History also tells us that cell service becomes problematic due to the massive amount of communications, texting, photographs and many other technologies we take for granted. Planning in advance will also save lives.
Be prepared to close your casino or at least a significant part of your property. There will not be enough security personnel available to do all that will need to be done. Does your emergency operations plan consider this?
The onslaught of press will be huge and problematic if not planned out where to stage for press conferences, satellite trucks, and controlled release of information through designated managers.
The long-term effects of an active shooter event need to be considered in advance. The years of press coverage, employee welfare and morale, business continuity and the loss of revenues will all need to be managed long-term. Having a committee of executives to meet regularly post-incident solely on the topic would be recommended.
Team members will be affected in different ways. From extreme physical and mental trauma to just being scared will be of concern, and need to have a well-planned response. Counseling, employee assistance programs, time off and all the things that occur after a significant event will impact operations in some form.

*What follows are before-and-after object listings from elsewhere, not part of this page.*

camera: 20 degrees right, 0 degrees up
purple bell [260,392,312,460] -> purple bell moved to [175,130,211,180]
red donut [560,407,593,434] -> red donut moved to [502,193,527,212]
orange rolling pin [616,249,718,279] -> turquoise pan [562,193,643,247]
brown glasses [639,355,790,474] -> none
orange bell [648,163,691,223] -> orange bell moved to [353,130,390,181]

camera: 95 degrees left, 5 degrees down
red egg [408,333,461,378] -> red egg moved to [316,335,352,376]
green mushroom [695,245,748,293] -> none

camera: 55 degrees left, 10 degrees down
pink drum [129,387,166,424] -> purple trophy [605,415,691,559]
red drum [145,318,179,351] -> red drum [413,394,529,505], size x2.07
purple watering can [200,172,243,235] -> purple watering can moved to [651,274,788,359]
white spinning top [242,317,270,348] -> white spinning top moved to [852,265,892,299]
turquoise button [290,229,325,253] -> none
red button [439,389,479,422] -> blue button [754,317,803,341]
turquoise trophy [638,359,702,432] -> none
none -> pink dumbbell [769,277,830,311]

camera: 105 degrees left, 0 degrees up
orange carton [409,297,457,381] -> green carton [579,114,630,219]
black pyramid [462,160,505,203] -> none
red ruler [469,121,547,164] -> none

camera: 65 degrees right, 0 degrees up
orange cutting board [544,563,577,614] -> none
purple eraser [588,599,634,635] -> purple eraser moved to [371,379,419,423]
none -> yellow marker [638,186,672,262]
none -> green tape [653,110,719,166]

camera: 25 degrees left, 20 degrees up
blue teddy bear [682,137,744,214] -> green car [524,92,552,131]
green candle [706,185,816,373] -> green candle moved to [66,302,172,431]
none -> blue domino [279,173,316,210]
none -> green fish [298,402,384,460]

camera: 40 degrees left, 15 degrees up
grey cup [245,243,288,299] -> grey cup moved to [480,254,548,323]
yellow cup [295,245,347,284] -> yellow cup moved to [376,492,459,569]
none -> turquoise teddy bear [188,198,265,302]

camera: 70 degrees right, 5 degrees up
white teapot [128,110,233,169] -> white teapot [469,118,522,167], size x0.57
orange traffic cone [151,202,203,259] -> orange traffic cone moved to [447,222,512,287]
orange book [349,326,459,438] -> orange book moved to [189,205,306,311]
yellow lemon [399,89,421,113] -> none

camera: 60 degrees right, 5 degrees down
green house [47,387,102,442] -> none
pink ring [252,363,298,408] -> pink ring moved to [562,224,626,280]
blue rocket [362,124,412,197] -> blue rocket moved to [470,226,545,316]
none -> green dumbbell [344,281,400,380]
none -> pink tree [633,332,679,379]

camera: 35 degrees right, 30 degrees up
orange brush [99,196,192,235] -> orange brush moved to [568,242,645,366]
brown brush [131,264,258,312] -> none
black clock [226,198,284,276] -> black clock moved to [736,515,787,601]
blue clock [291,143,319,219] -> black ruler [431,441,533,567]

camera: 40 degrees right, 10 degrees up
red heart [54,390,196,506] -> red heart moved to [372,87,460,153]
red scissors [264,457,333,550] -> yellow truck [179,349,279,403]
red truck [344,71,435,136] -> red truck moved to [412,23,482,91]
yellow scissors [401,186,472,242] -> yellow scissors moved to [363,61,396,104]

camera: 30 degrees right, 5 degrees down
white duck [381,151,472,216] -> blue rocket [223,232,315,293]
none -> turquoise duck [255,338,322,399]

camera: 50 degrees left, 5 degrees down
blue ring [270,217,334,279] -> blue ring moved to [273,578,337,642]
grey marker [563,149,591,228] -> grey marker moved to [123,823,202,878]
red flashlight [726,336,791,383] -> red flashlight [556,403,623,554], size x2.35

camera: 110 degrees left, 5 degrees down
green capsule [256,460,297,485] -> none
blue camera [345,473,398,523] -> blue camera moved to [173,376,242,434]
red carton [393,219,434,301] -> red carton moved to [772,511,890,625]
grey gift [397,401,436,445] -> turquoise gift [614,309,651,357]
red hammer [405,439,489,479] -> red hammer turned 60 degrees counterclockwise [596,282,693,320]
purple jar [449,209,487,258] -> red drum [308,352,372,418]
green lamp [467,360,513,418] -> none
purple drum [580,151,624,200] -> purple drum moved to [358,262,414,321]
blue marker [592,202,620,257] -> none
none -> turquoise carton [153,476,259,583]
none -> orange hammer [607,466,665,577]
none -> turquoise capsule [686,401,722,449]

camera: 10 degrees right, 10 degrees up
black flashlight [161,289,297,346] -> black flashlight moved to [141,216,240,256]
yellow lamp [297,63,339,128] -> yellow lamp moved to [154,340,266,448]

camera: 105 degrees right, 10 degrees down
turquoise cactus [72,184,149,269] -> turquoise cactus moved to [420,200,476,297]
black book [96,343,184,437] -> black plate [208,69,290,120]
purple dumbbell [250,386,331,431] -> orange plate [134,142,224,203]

History also tells us that litigations will surely follow, and also need to be carefully managed long-term with legal and risk departments. A good plaintiff’s attorney will argue that an active shooter event is foreseeable and that you did not do what was reasonable under all of the circumstances. If a jury believes that your casino failed to do some simple basic planning to mitigate a shooting event like those that occur regularly across the United States, it could prove costly, from negative public relations to punitive damages.
Have a Plan
A comprehensive training program, documented action plan with deliverables, and table-top exercises will save lives and mitigate all of the negatives that occur. Make sure you can honestly say to the families of your employees that you did everything possible.